Pointers for Indian family-led businesses
At nearly a trillion dollars, family-led businesses account for 42% of India Inc.’s market cap.1 Relevant studies indicate that India has one of the highest shares of family-led businesses worldwide (55% of all businesses compared to <5% in the USA),2 with the third-highest number of mega (above USD 250 million) publicly listed family-led businesses.3 In recent years, family businesses have been witnessing superior to market growth in profits by nearly eight percentage points.4 Clearly, the Indian growth story has been driven significantly by its family-led businesses.
The true reason why such institutionalisation, from personalities to institutions, is harder is the cultural challenge this imposes: how do the owners ensure that those with authority and decision-making powers operate with the same entrepreneurial intensity, sense of belonging and ownership as the family – that is, how to ensure that they ‘care’ enough? For family-led businesses looking to take this leap, scepticism about loss of control and dilution of commitment is natural when they first decide to expand beyond their inner circle of family and close confidants. This leap is more than a change in operating model and strategy; it involves depersonalising success while at the same time deeply personalising an organisation’s culture and values.
1. Commitment to a family constitution: Several Indian families have embraced the practice of documenting a ‘family constitution’ – a set of principles that provide guidance for family engagement in business (strategic, operational or governance) as well as guidance on critical issues such as shareholding decisions, succession, board appointments and voting rights, and conflict resolution, which can help balance the ‘Owner’s Agenda’. Best practices include, paradoxically, prioritisation of the business above the family. While articulation and documentation of such prioritisation are relatively easy, consideration of all disparate agendas and upcoming challenges (with full agreement) is usually more difficult, especially in the case of second- and third-generation families.

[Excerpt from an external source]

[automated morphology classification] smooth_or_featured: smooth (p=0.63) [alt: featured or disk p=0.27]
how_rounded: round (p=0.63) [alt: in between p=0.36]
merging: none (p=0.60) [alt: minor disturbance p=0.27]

2. Articulation and institutionalisation of ‘Our Way’: Articulation and propagation of Our Way is probably the most critical action that is needed to preserve entrepreneurial intensity as new talent enters the organisation and authority is distributed beyond a closed circle. This requires clear and formal articulation of implicit behaviour and attitudes (‘The Critical Few’ behaviour12) that define the work mode and should be the lodestones for the culture. It is equally critical to ensure the right way to propagate this across the entire organisation, including for new joiners.

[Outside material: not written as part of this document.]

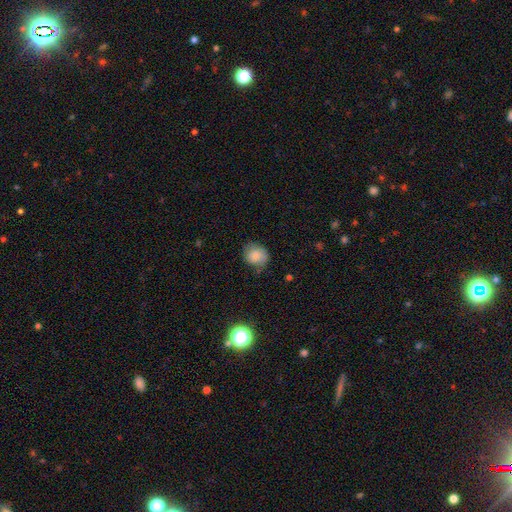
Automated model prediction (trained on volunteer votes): A smooth galaxy with no disk features (77%) that is round (70%).

Vote fractions:
- Smooth or featured? smooth: 77% / featured or disk: 14% / star or artifact: 9%
- How rounded? round: 70% / in between: 29% / cigar-shaped: 1%
- Merging? none: 66% / minor disturbance: 26% / major disturbance: 7% / merger: 1%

3. Alignment of Fit-for-Growth capabilities with accountabilities: To enable any growth, focus on the right capabilities (referred to as Fit-for-Growth capabilities) is a prerequisite – each capability being a coherent combination of people, processes, knowledge and systems. Once identified (identification being a critical strategic exercise in itself), these capabilities need to be propagated through the right set of KPIs across an organisation. Right alignment of personnel is a part of this exercise, which needs to be shared across those within the inner circle, those outside it as well as new talent and leadership within the organisation.

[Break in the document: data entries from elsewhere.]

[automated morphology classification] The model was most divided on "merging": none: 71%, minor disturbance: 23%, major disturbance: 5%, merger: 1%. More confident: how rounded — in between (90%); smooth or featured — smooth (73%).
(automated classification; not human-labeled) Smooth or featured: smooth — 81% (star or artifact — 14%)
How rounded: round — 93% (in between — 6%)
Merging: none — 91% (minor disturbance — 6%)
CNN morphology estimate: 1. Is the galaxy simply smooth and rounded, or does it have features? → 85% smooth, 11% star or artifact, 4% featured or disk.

For example, a large Indian chemical business clearly identified a roadmap for its geographical expansion. This included product portfolio growth of speciality chemicals. The company augmented its capabilities to follow this roadmap by bringing in external talent and ensuring meaningful jobs and responsibilities for them. It also made sure that compensation for executives was tied to their performance across key strategic targets as well as the development of these capabilities. These measures enabled the organisation to overcome stagnation of sales and become a formidable player in the global market over the next five years.
Another (manufacturing) company that has been transitioning to services has embraced new capabilities across R&D and data analytics, with the infusion of external talent as well as clear mandates for personnel aligned with its strategic goals for growth. It is also crucial for organisations to only focus on their critical capabilities – for example, an Indian multinational conglomerate augmented its treasury function (considered critical) with the right top-tier talent, while its IT function (considered non-critical) was outsourced to an IT vendor.
4. Alignment of accountabilities with autonomy: Propagating the accountabilities (as KPIs) also mandates cascading the right autonomy for decision making. It is critical to ensure that the autonomy enabled is not just on paper, but also in practice. While decisions taken by those outside the inner circle should be challenged as relevant, there should be no encumbrance in any way to align with the inner circle. In conjunction with institutionalisation of Our Way, this will make employees feel empowered, develop the founder’s mindset and also increase the focus on agile decisions being taken rather than a significant effort being made to refine the messaging from the implied intent of the decision. This was another theme apparent in a manufacturing (auto components) company looking to grow five times in seven years. While the company had multiple family members joining it (with most of them trained in business management or engineering), the management ensured that the decision-related rights rested with the internal and external talent, based on the mandates assigned to them.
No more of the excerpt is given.